Copy out every line in the records below that contains the string "conectividad".
>>>
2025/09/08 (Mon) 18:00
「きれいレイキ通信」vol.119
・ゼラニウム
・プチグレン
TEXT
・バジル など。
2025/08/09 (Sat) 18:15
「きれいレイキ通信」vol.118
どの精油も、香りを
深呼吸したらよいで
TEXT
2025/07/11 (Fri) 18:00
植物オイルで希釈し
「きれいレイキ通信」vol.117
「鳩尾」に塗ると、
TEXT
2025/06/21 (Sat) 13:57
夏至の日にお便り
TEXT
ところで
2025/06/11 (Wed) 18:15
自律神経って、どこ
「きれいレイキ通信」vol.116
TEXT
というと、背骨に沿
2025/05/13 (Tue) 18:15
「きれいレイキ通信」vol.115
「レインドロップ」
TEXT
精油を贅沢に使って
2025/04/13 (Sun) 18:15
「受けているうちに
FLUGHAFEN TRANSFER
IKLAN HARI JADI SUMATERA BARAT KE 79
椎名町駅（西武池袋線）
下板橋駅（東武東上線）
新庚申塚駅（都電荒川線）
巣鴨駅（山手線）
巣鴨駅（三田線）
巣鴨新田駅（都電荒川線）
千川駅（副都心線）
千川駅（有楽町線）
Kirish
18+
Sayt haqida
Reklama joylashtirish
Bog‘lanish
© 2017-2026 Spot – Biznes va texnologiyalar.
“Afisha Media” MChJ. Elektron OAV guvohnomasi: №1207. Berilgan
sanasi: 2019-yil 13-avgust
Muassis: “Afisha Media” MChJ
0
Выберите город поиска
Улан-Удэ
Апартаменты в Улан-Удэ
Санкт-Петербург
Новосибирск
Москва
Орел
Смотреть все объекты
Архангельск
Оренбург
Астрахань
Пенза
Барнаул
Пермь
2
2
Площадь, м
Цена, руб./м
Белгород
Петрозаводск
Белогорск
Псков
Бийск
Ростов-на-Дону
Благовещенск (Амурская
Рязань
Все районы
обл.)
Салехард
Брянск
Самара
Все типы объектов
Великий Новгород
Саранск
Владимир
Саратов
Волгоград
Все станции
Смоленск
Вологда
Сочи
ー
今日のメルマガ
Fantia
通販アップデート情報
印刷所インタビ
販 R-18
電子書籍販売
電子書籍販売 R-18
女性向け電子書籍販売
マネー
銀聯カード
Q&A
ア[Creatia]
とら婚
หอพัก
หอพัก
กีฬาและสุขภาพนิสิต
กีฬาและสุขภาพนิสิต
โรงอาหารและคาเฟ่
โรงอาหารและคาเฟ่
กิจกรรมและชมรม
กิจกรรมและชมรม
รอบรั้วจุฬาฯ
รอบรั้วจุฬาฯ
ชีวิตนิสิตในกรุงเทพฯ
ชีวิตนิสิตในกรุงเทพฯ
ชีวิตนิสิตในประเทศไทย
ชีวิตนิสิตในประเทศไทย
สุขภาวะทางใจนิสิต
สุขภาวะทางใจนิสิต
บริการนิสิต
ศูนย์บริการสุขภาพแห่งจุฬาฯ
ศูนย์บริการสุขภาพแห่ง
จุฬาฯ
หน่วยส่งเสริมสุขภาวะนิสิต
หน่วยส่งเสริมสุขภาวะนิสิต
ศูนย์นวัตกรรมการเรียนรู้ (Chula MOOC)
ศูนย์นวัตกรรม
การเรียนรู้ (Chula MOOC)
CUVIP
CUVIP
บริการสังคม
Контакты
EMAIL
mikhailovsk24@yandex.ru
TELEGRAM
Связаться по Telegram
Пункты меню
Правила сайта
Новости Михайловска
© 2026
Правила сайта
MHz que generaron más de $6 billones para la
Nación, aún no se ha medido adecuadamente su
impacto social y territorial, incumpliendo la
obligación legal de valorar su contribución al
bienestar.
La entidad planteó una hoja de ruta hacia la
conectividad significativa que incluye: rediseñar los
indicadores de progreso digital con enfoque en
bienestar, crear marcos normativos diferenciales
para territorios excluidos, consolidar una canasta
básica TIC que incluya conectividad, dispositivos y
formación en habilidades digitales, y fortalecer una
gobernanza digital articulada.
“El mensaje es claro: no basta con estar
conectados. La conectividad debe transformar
<<<
## Reply to the task
conectividad significativa que incluye: rediseñar los
básica TIC que incluya conectividad, dispositivos y
conectados. La conectividad debe transformar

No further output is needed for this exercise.